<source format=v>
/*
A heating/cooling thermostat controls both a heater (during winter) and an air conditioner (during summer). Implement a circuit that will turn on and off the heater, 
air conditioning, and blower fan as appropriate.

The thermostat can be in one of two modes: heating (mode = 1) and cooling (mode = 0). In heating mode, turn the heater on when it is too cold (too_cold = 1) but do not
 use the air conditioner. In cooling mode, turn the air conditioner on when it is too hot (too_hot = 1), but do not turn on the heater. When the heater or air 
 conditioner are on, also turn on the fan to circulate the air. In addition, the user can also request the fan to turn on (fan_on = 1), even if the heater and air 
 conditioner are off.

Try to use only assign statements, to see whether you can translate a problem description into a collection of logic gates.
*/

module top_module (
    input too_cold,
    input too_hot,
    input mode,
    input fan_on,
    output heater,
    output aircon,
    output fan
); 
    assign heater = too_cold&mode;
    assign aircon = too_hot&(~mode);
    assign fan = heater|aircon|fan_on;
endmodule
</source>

- - -

Output the material in full, exactly as it appears.

<source format=v>
/*
A heating/cooling thermostat controls both a heater (during winter) and an air conditioner (during summer). Implement a circuit that will turn on and off the heater, 
air conditioning, and blower fan as appropriate.

The thermostat can be in one of two modes: heating (mode = 1) and cooling (mode = 0). In heating mode, turn the heater on when it is too cold (too_cold = 1) but do not
 use the air conditioner. In cooling mode, turn the air conditioner on when it is too hot (too_hot = 1), but do not turn on the heater. When the heater or air 
 conditioner are on, also turn on the fan to circulate the air. In addition, the user can also request the fan to turn on (fan_on = 1), even if the heater and air 
 conditioner are off.

Try to use only assign statements, to see whether you can translate a problem description into a collection of logic gates.
*/

module top_module (
    input too_cold,
    input too_hot,
    input mode,
    input fan_on,
    output heater,
    output aircon,
    output fan
); 
    assign heater = too_cold&mode;
    assign aircon = too_hot&(~mode);
    assign fan = heater|aircon|fan_on;
endmodule
</source>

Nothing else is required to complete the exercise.